Она отвернулась, насупилась. В сквере почти никого. Засиделись они на импровизированном банкете по случаю становления нового педагога. А педагог-то мало в чем изменился. Действительно, все повторялось, только качеством еще неказистее. И сетования на все и всех вокруг, но только не на себя и завышенное представление о себе: весь мир — бардак, все люди — гады… Майе вспомнилось все, что случилось с ними после ее возвращения из-за границы.
Свердлин, хотя и не провожал ее, но встречать в аэропорт примчался. Весь взъерошенный, словно опомнился, говорливый.
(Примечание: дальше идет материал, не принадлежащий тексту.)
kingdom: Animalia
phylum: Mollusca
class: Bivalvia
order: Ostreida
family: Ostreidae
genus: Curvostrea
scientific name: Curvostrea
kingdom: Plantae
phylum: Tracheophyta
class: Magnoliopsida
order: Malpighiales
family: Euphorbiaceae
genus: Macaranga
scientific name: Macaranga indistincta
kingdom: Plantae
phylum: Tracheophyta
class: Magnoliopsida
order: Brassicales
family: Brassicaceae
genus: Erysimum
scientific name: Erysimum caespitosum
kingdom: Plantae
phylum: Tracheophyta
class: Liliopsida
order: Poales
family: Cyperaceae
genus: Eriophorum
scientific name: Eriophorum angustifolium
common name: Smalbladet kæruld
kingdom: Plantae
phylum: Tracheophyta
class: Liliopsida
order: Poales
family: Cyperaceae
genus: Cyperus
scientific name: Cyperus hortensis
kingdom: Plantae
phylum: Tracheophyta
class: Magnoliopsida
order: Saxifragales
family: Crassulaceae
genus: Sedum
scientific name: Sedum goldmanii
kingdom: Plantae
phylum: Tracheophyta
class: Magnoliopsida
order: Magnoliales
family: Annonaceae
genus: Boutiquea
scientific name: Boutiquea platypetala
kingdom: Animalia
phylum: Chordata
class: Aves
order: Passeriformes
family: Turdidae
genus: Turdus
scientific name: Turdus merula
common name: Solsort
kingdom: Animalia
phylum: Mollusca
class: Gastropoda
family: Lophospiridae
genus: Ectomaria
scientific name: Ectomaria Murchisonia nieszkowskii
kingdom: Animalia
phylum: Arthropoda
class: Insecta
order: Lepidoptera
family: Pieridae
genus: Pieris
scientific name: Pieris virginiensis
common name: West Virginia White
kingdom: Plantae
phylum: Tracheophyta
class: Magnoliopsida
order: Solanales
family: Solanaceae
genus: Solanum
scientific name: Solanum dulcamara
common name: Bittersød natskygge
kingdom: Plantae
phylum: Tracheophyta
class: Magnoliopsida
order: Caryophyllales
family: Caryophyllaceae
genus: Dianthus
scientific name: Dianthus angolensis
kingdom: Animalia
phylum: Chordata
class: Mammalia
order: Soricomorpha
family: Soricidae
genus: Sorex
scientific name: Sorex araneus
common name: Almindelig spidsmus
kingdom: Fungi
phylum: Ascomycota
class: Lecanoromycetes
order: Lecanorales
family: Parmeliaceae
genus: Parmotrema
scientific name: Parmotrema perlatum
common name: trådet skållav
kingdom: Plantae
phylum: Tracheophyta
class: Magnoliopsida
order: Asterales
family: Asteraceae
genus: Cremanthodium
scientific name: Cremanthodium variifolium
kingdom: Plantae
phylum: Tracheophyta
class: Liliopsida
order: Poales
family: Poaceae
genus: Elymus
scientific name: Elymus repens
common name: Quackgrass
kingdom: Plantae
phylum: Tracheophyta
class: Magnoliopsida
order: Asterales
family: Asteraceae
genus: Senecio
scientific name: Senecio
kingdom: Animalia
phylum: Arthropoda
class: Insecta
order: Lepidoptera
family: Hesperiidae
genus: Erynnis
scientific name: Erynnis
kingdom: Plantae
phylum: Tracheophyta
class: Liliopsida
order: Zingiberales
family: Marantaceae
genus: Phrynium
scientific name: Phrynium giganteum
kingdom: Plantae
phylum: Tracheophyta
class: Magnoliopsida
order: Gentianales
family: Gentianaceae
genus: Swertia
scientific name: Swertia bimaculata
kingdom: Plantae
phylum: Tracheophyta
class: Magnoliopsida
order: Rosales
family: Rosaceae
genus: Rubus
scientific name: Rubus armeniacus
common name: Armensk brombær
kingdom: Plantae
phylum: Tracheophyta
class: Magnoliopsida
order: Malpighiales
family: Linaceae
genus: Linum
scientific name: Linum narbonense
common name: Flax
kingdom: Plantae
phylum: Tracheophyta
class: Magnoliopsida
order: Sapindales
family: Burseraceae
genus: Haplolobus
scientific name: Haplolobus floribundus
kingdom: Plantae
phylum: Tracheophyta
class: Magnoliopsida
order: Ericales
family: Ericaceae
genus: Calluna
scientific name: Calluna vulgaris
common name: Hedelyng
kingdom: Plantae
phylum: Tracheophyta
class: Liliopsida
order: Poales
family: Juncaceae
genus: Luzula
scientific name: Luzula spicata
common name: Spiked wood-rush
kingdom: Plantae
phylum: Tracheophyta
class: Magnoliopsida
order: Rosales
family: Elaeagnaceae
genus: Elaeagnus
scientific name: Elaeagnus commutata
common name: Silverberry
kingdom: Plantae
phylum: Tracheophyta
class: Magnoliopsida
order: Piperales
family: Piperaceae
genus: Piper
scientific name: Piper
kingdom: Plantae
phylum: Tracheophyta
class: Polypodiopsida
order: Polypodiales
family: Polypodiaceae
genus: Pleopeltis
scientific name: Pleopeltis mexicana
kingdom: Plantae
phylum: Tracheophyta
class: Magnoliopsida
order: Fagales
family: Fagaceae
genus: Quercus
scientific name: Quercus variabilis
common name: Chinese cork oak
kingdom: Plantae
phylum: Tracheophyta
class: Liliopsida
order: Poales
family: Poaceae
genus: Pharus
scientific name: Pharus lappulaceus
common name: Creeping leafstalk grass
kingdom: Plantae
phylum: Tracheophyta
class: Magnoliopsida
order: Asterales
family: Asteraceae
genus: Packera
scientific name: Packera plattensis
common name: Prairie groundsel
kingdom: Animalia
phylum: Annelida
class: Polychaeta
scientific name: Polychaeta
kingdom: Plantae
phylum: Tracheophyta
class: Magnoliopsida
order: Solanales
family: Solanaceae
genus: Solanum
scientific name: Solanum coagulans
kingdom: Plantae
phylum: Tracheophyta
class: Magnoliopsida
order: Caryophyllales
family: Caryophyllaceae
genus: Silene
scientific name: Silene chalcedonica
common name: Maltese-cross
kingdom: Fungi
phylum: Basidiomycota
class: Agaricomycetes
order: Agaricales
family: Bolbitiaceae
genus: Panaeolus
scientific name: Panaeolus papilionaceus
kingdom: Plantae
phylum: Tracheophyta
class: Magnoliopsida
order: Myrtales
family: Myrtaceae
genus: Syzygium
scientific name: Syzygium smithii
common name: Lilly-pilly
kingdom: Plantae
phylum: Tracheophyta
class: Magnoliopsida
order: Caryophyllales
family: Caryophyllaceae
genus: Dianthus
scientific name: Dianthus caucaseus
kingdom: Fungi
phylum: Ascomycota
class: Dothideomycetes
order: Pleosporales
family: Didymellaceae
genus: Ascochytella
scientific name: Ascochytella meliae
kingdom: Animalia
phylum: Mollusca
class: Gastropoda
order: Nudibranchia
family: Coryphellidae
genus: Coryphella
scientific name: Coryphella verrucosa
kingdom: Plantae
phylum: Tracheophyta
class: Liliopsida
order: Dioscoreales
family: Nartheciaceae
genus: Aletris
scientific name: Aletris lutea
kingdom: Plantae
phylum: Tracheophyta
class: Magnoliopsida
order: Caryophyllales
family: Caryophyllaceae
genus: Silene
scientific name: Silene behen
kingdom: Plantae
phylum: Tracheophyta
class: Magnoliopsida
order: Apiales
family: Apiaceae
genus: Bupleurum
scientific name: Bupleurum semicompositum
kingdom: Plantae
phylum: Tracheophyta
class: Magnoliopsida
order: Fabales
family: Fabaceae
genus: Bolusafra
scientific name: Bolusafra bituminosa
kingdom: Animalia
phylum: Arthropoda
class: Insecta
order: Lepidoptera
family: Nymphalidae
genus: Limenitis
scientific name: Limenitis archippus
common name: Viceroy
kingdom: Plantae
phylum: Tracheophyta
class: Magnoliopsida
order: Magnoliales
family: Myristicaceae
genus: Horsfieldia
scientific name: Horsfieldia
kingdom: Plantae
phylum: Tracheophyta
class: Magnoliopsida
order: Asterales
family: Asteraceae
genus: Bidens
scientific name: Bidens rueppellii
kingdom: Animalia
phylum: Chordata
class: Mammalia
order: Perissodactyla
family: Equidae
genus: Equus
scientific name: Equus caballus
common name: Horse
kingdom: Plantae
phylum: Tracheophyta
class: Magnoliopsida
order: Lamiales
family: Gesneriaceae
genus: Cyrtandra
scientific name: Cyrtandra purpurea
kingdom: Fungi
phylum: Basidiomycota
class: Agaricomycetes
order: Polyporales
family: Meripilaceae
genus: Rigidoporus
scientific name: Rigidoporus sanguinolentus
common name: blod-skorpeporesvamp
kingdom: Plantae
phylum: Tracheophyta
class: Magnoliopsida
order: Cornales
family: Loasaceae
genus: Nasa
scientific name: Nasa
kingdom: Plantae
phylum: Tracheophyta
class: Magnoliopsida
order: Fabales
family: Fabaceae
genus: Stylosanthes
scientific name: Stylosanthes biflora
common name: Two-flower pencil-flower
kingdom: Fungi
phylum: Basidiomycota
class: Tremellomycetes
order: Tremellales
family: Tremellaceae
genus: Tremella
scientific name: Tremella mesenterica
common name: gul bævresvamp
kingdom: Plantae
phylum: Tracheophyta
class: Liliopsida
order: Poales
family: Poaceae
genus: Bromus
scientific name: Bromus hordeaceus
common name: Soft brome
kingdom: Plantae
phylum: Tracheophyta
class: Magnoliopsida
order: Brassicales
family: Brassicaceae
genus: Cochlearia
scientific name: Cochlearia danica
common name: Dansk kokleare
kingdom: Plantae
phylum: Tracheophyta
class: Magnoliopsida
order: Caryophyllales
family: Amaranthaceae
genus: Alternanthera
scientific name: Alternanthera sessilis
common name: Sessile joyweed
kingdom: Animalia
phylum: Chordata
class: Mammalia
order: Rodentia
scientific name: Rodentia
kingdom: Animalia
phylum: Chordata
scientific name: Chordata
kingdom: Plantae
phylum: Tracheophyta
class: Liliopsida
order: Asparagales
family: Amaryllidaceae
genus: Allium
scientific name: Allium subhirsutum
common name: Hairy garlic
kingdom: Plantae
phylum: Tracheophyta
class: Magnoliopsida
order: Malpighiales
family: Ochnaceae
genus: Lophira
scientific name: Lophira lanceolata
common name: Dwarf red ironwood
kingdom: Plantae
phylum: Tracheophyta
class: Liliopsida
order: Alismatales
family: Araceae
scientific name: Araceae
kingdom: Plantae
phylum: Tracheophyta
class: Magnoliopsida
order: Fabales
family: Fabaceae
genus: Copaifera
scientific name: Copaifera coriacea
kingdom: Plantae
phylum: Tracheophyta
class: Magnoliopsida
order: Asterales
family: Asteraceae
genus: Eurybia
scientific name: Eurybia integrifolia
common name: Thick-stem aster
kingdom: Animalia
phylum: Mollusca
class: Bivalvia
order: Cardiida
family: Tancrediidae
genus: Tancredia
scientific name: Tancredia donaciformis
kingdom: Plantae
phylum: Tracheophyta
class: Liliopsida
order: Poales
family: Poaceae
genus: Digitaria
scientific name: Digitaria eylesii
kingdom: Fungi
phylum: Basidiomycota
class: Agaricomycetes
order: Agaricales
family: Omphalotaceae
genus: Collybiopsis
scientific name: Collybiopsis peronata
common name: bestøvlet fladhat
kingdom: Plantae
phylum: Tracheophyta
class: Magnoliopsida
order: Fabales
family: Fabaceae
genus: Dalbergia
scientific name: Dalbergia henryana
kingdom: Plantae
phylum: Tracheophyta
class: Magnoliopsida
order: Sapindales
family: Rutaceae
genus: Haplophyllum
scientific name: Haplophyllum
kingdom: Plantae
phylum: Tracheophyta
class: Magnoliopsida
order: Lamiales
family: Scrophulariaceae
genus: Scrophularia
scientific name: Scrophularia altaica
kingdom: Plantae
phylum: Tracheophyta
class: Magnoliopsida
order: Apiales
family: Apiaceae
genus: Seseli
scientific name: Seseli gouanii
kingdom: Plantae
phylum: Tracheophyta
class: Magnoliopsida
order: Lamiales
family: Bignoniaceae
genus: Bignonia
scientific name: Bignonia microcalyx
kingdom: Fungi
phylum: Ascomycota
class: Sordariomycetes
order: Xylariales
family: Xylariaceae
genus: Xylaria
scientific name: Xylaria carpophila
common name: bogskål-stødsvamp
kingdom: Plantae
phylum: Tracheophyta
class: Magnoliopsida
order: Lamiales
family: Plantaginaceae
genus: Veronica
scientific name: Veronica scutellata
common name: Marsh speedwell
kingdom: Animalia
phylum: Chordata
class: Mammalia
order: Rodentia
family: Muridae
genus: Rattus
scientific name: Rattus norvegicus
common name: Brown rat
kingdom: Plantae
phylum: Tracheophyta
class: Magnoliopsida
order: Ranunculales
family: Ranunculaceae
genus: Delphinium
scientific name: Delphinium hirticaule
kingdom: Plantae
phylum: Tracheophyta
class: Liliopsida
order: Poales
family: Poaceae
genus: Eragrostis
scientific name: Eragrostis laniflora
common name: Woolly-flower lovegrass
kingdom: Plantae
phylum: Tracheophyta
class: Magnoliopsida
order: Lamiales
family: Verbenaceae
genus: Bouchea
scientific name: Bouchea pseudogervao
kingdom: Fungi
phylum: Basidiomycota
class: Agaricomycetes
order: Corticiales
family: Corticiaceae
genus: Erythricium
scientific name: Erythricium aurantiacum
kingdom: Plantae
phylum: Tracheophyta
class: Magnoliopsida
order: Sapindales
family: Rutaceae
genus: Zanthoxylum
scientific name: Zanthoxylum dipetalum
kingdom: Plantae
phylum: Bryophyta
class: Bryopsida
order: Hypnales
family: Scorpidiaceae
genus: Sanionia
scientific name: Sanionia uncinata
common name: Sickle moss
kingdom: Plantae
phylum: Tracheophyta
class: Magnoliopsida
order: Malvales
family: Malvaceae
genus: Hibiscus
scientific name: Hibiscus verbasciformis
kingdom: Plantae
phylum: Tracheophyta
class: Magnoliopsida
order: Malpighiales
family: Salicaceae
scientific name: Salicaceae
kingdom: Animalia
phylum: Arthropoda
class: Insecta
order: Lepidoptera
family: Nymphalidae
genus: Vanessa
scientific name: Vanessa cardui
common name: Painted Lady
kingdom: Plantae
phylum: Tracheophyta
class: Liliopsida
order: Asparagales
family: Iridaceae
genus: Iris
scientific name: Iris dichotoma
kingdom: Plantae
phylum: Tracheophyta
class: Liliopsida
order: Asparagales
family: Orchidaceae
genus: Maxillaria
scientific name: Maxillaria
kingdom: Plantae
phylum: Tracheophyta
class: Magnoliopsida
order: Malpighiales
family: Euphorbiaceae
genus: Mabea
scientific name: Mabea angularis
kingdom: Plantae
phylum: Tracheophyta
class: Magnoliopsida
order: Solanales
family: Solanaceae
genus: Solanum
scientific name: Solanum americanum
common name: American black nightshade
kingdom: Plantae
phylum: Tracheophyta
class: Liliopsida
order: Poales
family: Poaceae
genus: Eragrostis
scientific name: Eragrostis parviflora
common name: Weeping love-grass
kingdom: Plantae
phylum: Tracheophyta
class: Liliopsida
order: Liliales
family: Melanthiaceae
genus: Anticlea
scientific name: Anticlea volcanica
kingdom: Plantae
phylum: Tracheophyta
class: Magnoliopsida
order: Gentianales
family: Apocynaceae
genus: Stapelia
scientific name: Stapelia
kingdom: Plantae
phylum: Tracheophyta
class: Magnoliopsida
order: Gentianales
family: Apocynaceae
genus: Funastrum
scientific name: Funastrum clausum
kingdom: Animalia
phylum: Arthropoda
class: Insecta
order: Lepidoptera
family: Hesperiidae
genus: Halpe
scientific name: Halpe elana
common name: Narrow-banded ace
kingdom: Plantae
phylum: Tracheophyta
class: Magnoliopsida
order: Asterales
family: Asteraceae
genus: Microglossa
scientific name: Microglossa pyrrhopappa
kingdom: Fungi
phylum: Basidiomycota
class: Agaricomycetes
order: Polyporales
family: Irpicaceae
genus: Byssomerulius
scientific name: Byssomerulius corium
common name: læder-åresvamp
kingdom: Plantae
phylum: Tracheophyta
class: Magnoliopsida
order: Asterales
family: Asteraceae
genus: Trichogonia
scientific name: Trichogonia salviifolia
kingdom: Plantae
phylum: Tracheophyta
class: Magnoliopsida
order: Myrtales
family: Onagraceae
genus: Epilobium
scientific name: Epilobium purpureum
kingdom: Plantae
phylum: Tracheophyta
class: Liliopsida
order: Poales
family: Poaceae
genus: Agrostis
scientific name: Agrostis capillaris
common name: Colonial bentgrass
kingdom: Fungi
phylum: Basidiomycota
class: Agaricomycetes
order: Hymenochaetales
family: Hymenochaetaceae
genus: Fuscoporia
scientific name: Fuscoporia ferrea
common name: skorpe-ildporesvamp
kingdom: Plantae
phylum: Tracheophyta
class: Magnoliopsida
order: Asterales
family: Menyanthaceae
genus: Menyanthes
После уже, в институте, заботливая приятельница, Неля, преподаватель французского, доверительно поведала, что тот времени не терял, спутался с брюнеткой длинноногой, студенткой иняза, выпускницей курса, та на роль Марьи Антоновны в студенческом спектакле пробовалась, так с ней и «репетировал» в ее отсутствие. Она пропустила мимо ушей, приятельница отличалась злословием, все про всех знала, во всем институте всегда на передовых позициях, а спектакль запомнился, но больше банкетом, который приурочили к празднованию Нового года. Было много приглашенных, Владимир не забыл бывших сослуживцев из райотдела. Те оказались веселыми людьми, хотя и из милиции, запомнился муж Пановой, танцевал здорово, сама Екатерина Михайловна производила впечатление, а Владимир преуспел в тостах и анекдотах. Но как говорится, кто много позволяет, — дойдет до глупости, он тамадил-тамадил и увлекся. Опять задел больную тему, как он ее называл: «взаимоотношение классов в бесклассовом обществе», она его одернула раз, два, он забывался, у нее кончилось терпение. Чего хаять советскую власть? Здесь живешь! И потом — ничего нового!.. Он снова затянул анекдот про Брежнева. Боже мой! Сколько можно?..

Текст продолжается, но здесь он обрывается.